Brokers are paid on commission, usually, a percentage of the first paid rents, for instance. What can be their business model, tomorrow, if the commitment to a coworking space is no more than a month?
The flex workspace market has become competitive. If you’d ask me, I’d make sure the “carrot” for the broker is clear. Although the commitment could be restricted to a month, you expect the new customers to use the space for months even years. That’s the interest of building revenue models which allow managers to quickly calculate the Net Effective Rent corresponding such agreements in order to help them understand what cost of acquisition is affordable.
What about the role of online direct matchmaking platforms which are taking a bigger and bigger importance? They position themselves as kind of Booking.com of meeting rooms and office. Can’t they make real estate brokers an obsolete profession as well?
I’m happy you name Booking.com. When they started out 20 years ago, no one in the industry would have imagined they had the potential to become the dominant force in the market they today are. I’m convinced the office market won’t allow this to happen. Instead, expect a strong level of M&A going forward where some of the larger and more successful incumbents will be able to absorb the digitalisation, flex workspace, smart office trends and build future-proof propositions.
What can be the added value of those platforms in the future? Both for coworking spaces as for startups, freelancers and bigger companies?
The market is massive. Yes, startups, freelancers, large corps, …all of them will continue to take on the workspace. Winners will be those who can afford to specialise.

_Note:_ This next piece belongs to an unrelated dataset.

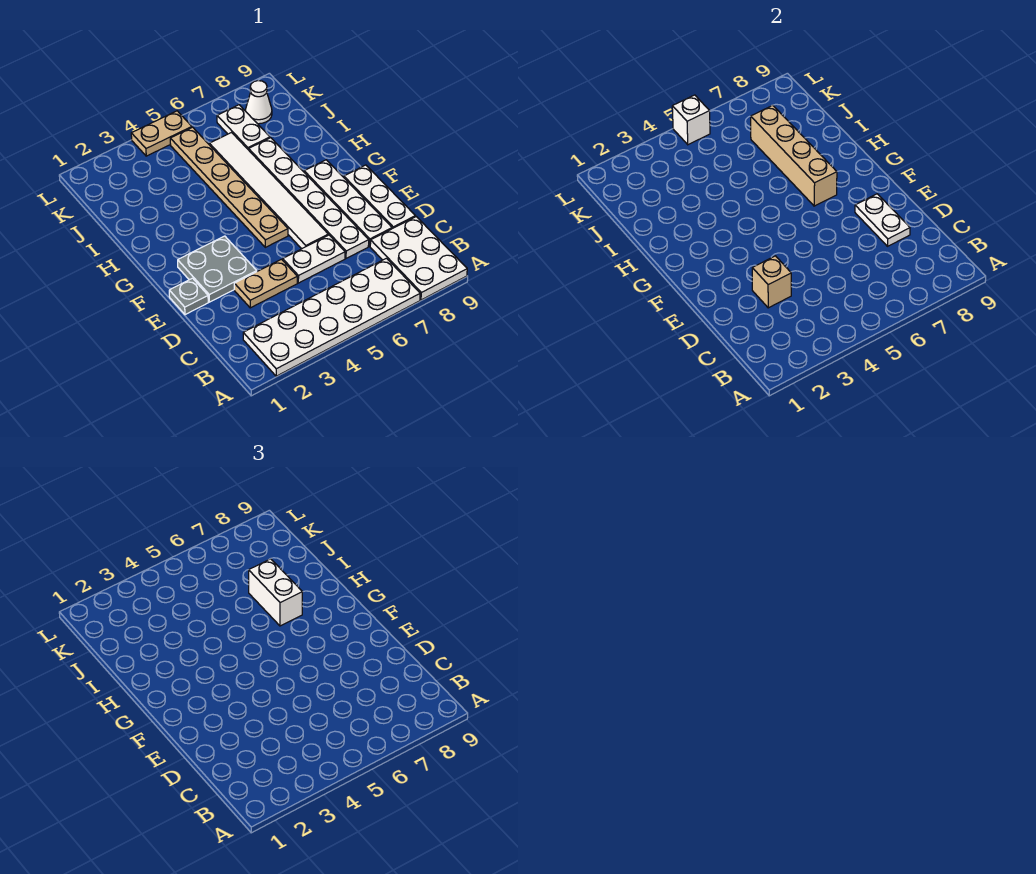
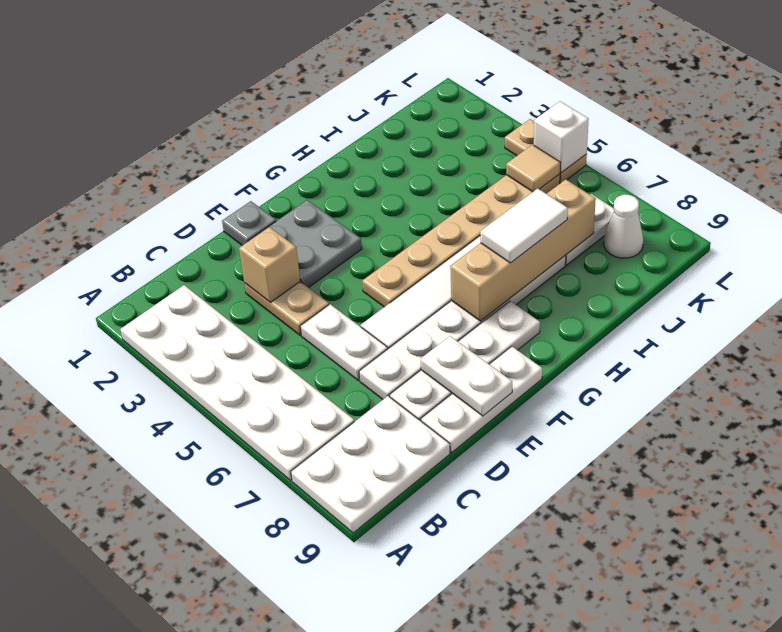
white 1x2 plate [855,194,910,246] -> white 1x2 plate turned to [421,336,512,416]
white 1x2 brick [249,559,302,626] -> white 1x2 tile [480,189,568,263]
none -> tan 1x1 tile [506,145,560,192]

Do brokers nowadays really understand the full value coworking spaces provides to their members, aside of the square meterage and the location of the space (things such as hospitality, community, network, side services, image, conviviality, etc.)?
If I may, I’d not necessarily question the brokers, but rather the market as a whole. Are we willing to pay for the full value coworking spaces create? If the market is to grow 20% a year, there is a strong need for educating the market on those values you name.
Will it be a new job, you think?
Yes, developing, commercialising and managing flex workspace definitely requires specific knowledge and experience.